What this task involves
Would you write out the full listing exactly, without any pictures?

The records

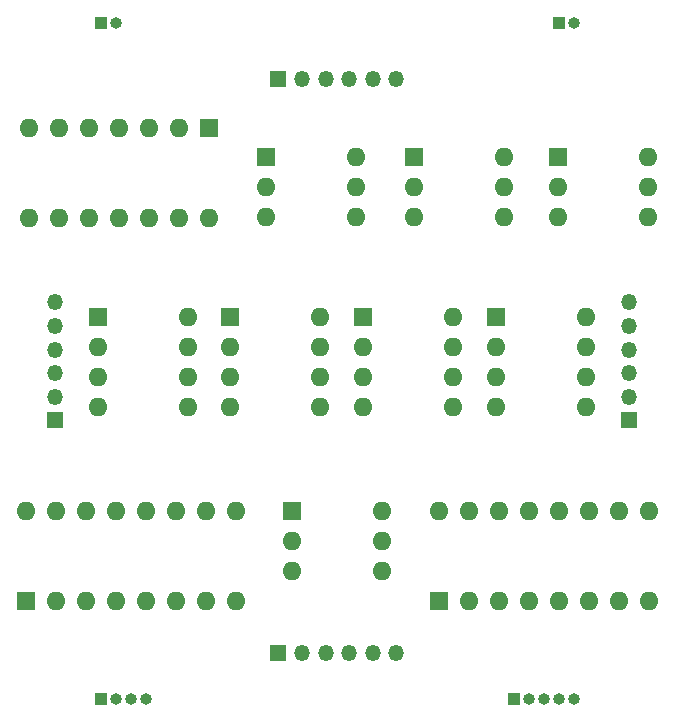
<source format=gbr>
%TF.GenerationSoftware,KiCad,Pcbnew,7.0.1*%
%TF.CreationDate,2023-08-14T10:43:38-04:00*%
%TF.ProjectId,TacTile-D,54616354-696c-4652-9d44-2e6b69636164,rev?*%
%TF.SameCoordinates,Original*%
%TF.FileFunction,Soldermask,Bot*%
%TF.FilePolarity,Negative*%
%FSLAX46Y46*%
G04 Gerber Fmt 4.6, Leading zero omitted, Abs format (unit mm)*
G04 Created by KiCad (PCBNEW 7.0.1) date 2023-08-14 10:43:38*
%MOMM*%
%LPD*%
G01*
G04 APERTURE LIST*
%ADD10R,1.600000X1.600000*%
%ADD11O,1.600000X1.600000*%
%ADD12R,1.350000X1.350000*%
%ADD13O,1.350000X1.350000*%
%ADD14R,1.000000X1.000000*%
%ADD15O,1.000000X1.000000*%
G04 APERTURE END LIST*
D10*
%TO.C,U2*%
X51200000Y-67700000D03*
D11*
X51200000Y-70240000D03*
X51200000Y-72780000D03*
X58820000Y-72780000D03*
X58820000Y-70240000D03*
X58820000Y-67700000D03*
%TD*%
D12*
%TO.C,J1*%
X31100000Y-60000000D03*
D13*
X31100000Y-58000000D03*
X31100000Y-56000000D03*
X31100000Y-54000000D03*
X31100000Y-52000000D03*
X31100000Y-50000000D03*
%TD*%
D10*
%TO.C,U7*%
X34700000Y-51200000D03*
D11*
X34700000Y-53740000D03*
X34700000Y-56280000D03*
X34700000Y-58820000D03*
X42320000Y-58820000D03*
X42320000Y-56280000D03*
X42320000Y-53740000D03*
X42320000Y-51200000D03*
%TD*%
D12*
%TO.C,J2*%
X50000000Y-31100000D03*
D13*
X52000000Y-31100000D03*
X54000000Y-31100000D03*
X56000000Y-31100000D03*
X58000000Y-31100000D03*
X60000000Y-31100000D03*
%TD*%
D10*
%TO.C,U3*%
X28600000Y-75300000D03*
D11*
X31140000Y-75300000D03*
X33680000Y-75300000D03*
X36220000Y-75300000D03*
X38760000Y-75300000D03*
X41300000Y-75300000D03*
X43840000Y-75300000D03*
X46380000Y-75300000D03*
X46380000Y-67680000D03*
X43840000Y-67680000D03*
X41300000Y-67680000D03*
X38760000Y-67680000D03*
X36220000Y-67680000D03*
X33680000Y-67680000D03*
X31140000Y-67680000D03*
X28600000Y-67680000D03*
%TD*%
D12*
%TO.C,J3*%
X79675000Y-60000000D03*
D13*
X79675000Y-58000000D03*
X79675000Y-56000000D03*
X79675000Y-54000000D03*
X79675000Y-52000000D03*
X79675000Y-50000000D03*
%TD*%
D14*
%TO.C,J7*%
X35000000Y-26325000D03*
D15*
X36270000Y-26325000D03*
%TD*%
D10*
%TO.C,U1*%
X68450000Y-51200000D03*
D11*
X68450000Y-53740000D03*
X68450000Y-56280000D03*
X68450000Y-58820000D03*
X76070000Y-58820000D03*
X76070000Y-56280000D03*
X76070000Y-53740000D03*
X76070000Y-51200000D03*
%TD*%
D10*
%TO.C,U6*%
X44125000Y-35250000D03*
D11*
X41585000Y-35250000D03*
X39045000Y-35250000D03*
X36505000Y-35250000D03*
X33965000Y-35250000D03*
X31425000Y-35250000D03*
X28885000Y-35250000D03*
X28885000Y-42870000D03*
X31425000Y-42870000D03*
X33965000Y-42870000D03*
X36505000Y-42870000D03*
X39045000Y-42870000D03*
X41585000Y-42870000D03*
X44125000Y-42870000D03*
%TD*%
D14*
%TO.C,J5*%
X35000000Y-83575000D03*
D15*
X36270000Y-83575000D03*
X37540000Y-83575000D03*
X38810000Y-83575000D03*
%TD*%
D14*
%TO.C,J8*%
X73730000Y-26325000D03*
D15*
X75000000Y-26325000D03*
%TD*%
D10*
%TO.C,U8*%
X48950000Y-37700000D03*
D11*
X48950000Y-40240000D03*
X48950000Y-42780000D03*
X56570000Y-42780000D03*
X56570000Y-40240000D03*
X56570000Y-37700000D03*
%TD*%
D10*
%TO.C,U5*%
X45950000Y-51200000D03*
D11*
X45950000Y-53740000D03*
X45950000Y-56280000D03*
X45950000Y-58820000D03*
X53570000Y-58820000D03*
X53570000Y-56280000D03*
X53570000Y-53740000D03*
X53570000Y-51200000D03*
%TD*%
D12*
%TO.C,J4*%
X50000000Y-79675000D03*
D13*
X52000000Y-79675000D03*
X54000000Y-79675000D03*
X56000000Y-79675000D03*
X58000000Y-79675000D03*
X60000000Y-79675000D03*
%TD*%
D14*
%TO.C,J6*%
X69920000Y-83575000D03*
D15*
X71190000Y-83575000D03*
X72460000Y-83575000D03*
X73730000Y-83575000D03*
X75000000Y-83575000D03*
%TD*%
D10*
%TO.C,U10*%
X73700000Y-37700000D03*
D11*
X73700000Y-40240000D03*
X73700000Y-42780000D03*
X81320000Y-42780000D03*
X81320000Y-40240000D03*
X81320000Y-37700000D03*
%TD*%
D10*
%TO.C,U4*%
X63600000Y-75300000D03*
D11*
X66140000Y-75300000D03*
X68680000Y-75300000D03*
X71220000Y-75300000D03*
X73760000Y-75300000D03*
X76300000Y-75300000D03*
X78840000Y-75300000D03*
X81380000Y-75300000D03*
X81380000Y-67680000D03*
X78840000Y-67680000D03*
X76300000Y-67680000D03*
X73760000Y-67680000D03*
X71220000Y-67680000D03*
X68680000Y-67680000D03*
X66140000Y-67680000D03*
X63600000Y-67680000D03*
%TD*%
D10*
%TO.C,U9*%
X61450000Y-37700000D03*
D11*
X61450000Y-40240000D03*
X61450000Y-42780000D03*
X69070000Y-42780000D03*
X69070000Y-40240000D03*
X69070000Y-37700000D03*
%TD*%
D10*
%TO.C,U11*%
X57200000Y-51200000D03*
D11*
X57200000Y-53740000D03*
X57200000Y-56280000D03*
X57200000Y-58820000D03*
X64820000Y-58820000D03*
X64820000Y-56280000D03*
X64820000Y-53740000D03*
X64820000Y-51200000D03*
%TD*%
M02*

</source>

Worked solution
<source format=gbr>
%TF.GenerationSoftware,KiCad,Pcbnew,7.0.1*%
%TF.CreationDate,2023-08-14T10:43:38-04:00*%
%TF.ProjectId,TacTile-D,54616354-696c-4652-9d44-2e6b69636164,rev?*%
%TF.SameCoordinates,Original*%
%TF.FileFunction,Soldermask,Bot*%
%TF.FilePolarity,Negative*%
%FSLAX46Y46*%
G04 Gerber Fmt 4.6, Leading zero omitted, Abs format (unit mm)*
G04 Created by KiCad (PCBNEW 7.0.1) date 2023-08-14 10:43:38*
%MOMM*%
%LPD*%
G01*
G04 APERTURE LIST*
%ADD10R,1.600000X1.600000*%
%ADD11O,1.600000X1.600000*%
%ADD12R,1.350000X1.350000*%
%ADD13O,1.350000X1.350000*%
%ADD14R,1.000000X1.000000*%
%ADD15O,1.000000X1.000000*%
G04 APERTURE END LIST*
D10*
%TO.C,U2*%
X51200000Y-67700000D03*
D11*
X51200000Y-70240000D03*
X51200000Y-72780000D03*
X58820000Y-72780000D03*
X58820000Y-70240000D03*
X58820000Y-67700000D03*
%TD*%
D12*
%TO.C,J1*%
X31100000Y-60000000D03*
D13*
X31100000Y-58000000D03*
X31100000Y-56000000D03*
X31100000Y-54000000D03*
X31100000Y-52000000D03*
X31100000Y-50000000D03*
%TD*%
D10*
%TO.C,U7*%
X34700000Y-51200000D03*
D11*
X34700000Y-53740000D03*
X34700000Y-56280000D03*
X34700000Y-58820000D03*
X42320000Y-58820000D03*
X42320000Y-56280000D03*
X42320000Y-53740000D03*
X42320000Y-51200000D03*
%TD*%
D12*
%TO.C,J2*%
X50000000Y-31100000D03*
D13*
X52000000Y-31100000D03*
X54000000Y-31100000D03*
X56000000Y-31100000D03*
X58000000Y-31100000D03*
X60000000Y-31100000D03*
%TD*%
D10*
%TO.C,U3*%
X28600000Y-75300000D03*
D11*
X31140000Y-75300000D03*
X33680000Y-75300000D03*
X36220000Y-75300000D03*
X38760000Y-75300000D03*
X41300000Y-75300000D03*
X43840000Y-75300000D03*
X46380000Y-75300000D03*
X46380000Y-67680000D03*
X43840000Y-67680000D03*
X41300000Y-67680000D03*
X38760000Y-67680000D03*
X36220000Y-67680000D03*
X33680000Y-67680000D03*
X31140000Y-67680000D03*
X28600000Y-67680000D03*
%TD*%
D12*
%TO.C,J3*%
X79675000Y-60000000D03*
D13*
X79675000Y-58000000D03*
X79675000Y-56000000D03*
X79675000Y-54000000D03*
X79675000Y-52000000D03*
X79675000Y-50000000D03*
%TD*%
D14*
%TO.C,J7*%
X35000000Y-26325000D03*
D15*
X36270000Y-26325000D03*
%TD*%
D10*
%TO.C,U1*%
X68450000Y-51200000D03*
D11*
X68450000Y-53740000D03*
X68450000Y-56280000D03*
X68450000Y-58820000D03*
X76070000Y-58820000D03*
X76070000Y-56280000D03*
X76070000Y-53740000D03*
X76070000Y-51200000D03*
%TD*%
D10*
%TO.C,U6*%
X44125000Y-35250000D03*
D11*
X41585000Y-35250000D03*
X39045000Y-35250000D03*
X36505000Y-35250000D03*
X33965000Y-35250000D03*
X31425000Y-35250000D03*
X28885000Y-35250000D03*
X28885000Y-42870000D03*
X31425000Y-42870000D03*
X33965000Y-42870000D03*
X36505000Y-42870000D03*
X39045000Y-42870000D03*
X41585000Y-42870000D03*
X44125000Y-42870000D03*
%TD*%
D14*
%TO.C,J5*%
X35000000Y-83575000D03*
D15*
X36270000Y-83575000D03*
X37540000Y-83575000D03*
X38810000Y-83575000D03*
%TD*%
D14*
%TO.C,J8*%
X73730000Y-26325000D03*
D15*
X75000000Y-26325000D03*
%TD*%
D10*
%TO.C,U8*%
X48950000Y-37700000D03*
D11*
X48950000Y-40240000D03*
X48950000Y-42780000D03*
X56570000Y-42780000D03*
X56570000Y-40240000D03*
X56570000Y-37700000D03*
%TD*%
D10*
%TO.C,U5*%
X45950000Y-51200000D03*
D11*
X45950000Y-53740000D03*
X45950000Y-56280000D03*
X45950000Y-58820000D03*
X53570000Y-58820000D03*
X53570000Y-56280000D03*
X53570000Y-53740000D03*
X53570000Y-51200000D03*
%TD*%
D12*
%TO.C,J4*%
X50000000Y-79675000D03*
D13*
X52000000Y-79675000D03*
X54000000Y-79675000D03*
X56000000Y-79675000D03*
X58000000Y-79675000D03*
X60000000Y-79675000D03*
%TD*%
D14*
%TO.C,J6*%
X69920000Y-83575000D03*
D15*
X71190000Y-83575000D03*
X72460000Y-83575000D03*
X73730000Y-83575000D03*
X75000000Y-83575000D03*
%TD*%
D10*
%TO.C,U10*%
X73700000Y-37700000D03*
D11*
X73700000Y-40240000D03*
X73700000Y-42780000D03*
X81320000Y-42780000D03*
X81320000Y-40240000D03*
X81320000Y-37700000D03*
%TD*%
D10*
%TO.C,U4*%
X63600000Y-75300000D03*
D11*
X66140000Y-75300000D03*
X68680000Y-75300000D03*
X71220000Y-75300000D03*
X73760000Y-75300000D03*
X76300000Y-75300000D03*
X78840000Y-75300000D03*
X81380000Y-75300000D03*
X81380000Y-67680000D03*
X78840000Y-67680000D03*
X76300000Y-67680000D03*
X73760000Y-67680000D03*
X71220000Y-67680000D03*
X68680000Y-67680000D03*
X66140000Y-67680000D03*
X63600000Y-67680000D03*
%TD*%
D10*
%TO.C,U9*%
X61450000Y-37700000D03*
D11*
X61450000Y-40240000D03*
X61450000Y-42780000D03*
X69070000Y-42780000D03*
X69070000Y-40240000D03*
X69070000Y-37700000D03*
%TD*%
D10*
%TO.C,U11*%
X57200000Y-51200000D03*
D11*
X57200000Y-53740000D03*
X57200000Y-56280000D03*
X57200000Y-58820000D03*
X64820000Y-58820000D03*
X64820000Y-56280000D03*
X64820000Y-53740000D03*
X64820000Y-51200000D03*
%TD*%
M02*

</source>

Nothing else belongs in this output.